The Ivy League will cancel all sports for the fall semester due to the pandemic, the presidents of eight member schools said.
In a joint statement published Wednesday night, the eight Ivy League presidents said they decided to postpone fall sports because their reopening strategies—including travel restrictions, social distancing requirements, and limited number of students coming to campus—make it impossible for student-athletes to compete.
“With the information available to us today regarding the continued spread of the virus, we simply do not believe we can create and maintain an environment for intercollegiate athletic competition that meets our requirements for safety and acceptable levels of risk,” the joint statement reads.
Currently, Cornell University and the University of Pennsylvania plan to bring all undergraduate students back to campus, while other Ivy League schools only allow a portion of students to return. Harvard University on Monday announced that 40 percent of undergraduates, including all first-year students, will be able to live on campus for the upcoming academic year.
Student-athletes and coaches can still train and practice, as long as they follow university and state guidelines, the presidents said. Decisions regarding winter and spring sports, including whether fall sports could be played in the spring of 2021, “will be determined at a later date.”
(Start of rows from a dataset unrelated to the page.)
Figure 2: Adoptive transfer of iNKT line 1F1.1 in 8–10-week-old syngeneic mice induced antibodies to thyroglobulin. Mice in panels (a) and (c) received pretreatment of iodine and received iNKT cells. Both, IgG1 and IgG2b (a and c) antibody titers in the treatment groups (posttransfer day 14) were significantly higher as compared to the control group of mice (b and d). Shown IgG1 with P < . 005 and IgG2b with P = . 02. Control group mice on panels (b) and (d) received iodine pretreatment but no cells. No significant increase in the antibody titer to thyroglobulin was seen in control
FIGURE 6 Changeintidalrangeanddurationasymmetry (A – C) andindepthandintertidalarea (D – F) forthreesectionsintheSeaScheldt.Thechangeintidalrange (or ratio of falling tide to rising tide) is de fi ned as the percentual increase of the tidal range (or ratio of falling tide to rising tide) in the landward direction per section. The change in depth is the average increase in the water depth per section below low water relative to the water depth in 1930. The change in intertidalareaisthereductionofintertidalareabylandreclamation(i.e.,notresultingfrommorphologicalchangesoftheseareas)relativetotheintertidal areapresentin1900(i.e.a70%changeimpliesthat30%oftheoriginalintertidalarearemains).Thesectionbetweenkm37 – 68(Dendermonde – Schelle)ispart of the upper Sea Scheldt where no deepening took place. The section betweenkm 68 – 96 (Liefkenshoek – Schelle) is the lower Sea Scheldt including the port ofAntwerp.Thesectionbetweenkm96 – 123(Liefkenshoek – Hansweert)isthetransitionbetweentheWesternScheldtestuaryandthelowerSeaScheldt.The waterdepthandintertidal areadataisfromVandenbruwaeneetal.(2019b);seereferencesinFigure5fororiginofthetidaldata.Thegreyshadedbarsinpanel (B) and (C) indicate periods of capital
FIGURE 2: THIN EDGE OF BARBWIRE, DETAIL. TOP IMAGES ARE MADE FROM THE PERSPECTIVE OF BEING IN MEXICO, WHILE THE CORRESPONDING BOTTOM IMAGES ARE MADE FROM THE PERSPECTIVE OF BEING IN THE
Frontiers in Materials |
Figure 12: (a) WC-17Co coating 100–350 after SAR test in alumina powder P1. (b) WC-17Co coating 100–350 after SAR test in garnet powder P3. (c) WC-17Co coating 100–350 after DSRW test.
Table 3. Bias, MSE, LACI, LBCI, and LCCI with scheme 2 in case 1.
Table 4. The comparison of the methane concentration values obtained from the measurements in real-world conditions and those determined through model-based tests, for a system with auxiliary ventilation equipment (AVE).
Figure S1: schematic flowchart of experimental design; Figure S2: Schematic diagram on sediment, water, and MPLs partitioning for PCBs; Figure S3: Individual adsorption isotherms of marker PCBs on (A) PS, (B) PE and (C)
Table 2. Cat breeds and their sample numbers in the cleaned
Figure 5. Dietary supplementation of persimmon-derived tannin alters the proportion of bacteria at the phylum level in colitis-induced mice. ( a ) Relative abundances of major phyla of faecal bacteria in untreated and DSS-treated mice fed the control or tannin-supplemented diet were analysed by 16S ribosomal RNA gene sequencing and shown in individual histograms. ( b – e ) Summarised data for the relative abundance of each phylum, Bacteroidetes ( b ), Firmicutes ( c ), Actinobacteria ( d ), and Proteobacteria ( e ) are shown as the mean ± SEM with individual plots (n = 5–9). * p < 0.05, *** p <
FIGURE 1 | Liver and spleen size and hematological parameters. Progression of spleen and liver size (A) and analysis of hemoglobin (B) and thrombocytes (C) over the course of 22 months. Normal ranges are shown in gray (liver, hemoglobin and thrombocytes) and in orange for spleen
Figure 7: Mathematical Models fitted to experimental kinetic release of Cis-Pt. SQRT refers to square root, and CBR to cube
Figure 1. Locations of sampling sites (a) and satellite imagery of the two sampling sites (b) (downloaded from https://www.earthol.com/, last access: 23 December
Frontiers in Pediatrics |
The Ivy League was the first conference to cancel its basketball tournaments in March, as the pandemic struck the United States and college students were told to go home or not return to campuses after spring break. Although that decision was seen at the time as an overreaction, according to ESPN, it set off a chain reaction of other conferences doing the same.
It is unclear whether major conferences like the Big 10, Big 12, and Pac-12 will follow the league’s lead in calling off tournaments. In a statement to ESPN, Big 12 commissioner Bob Bowlsby said the conference will continue to put “one foot in front of the other” unless local health or government officials deem it unsafe for fall sports to take place.
“The campuses are learning how to coexist with the virus, and so they’re learning more about the testing, and about how you go about managing it,” Bowlsby said. “We haven’t been told by public health officials or our local doctors or our scientific consultants that we should stop doing what we’re doing.”
“When we get that advice, obviously the safety, health and well-being of our student-athletes and staff is first,” he added.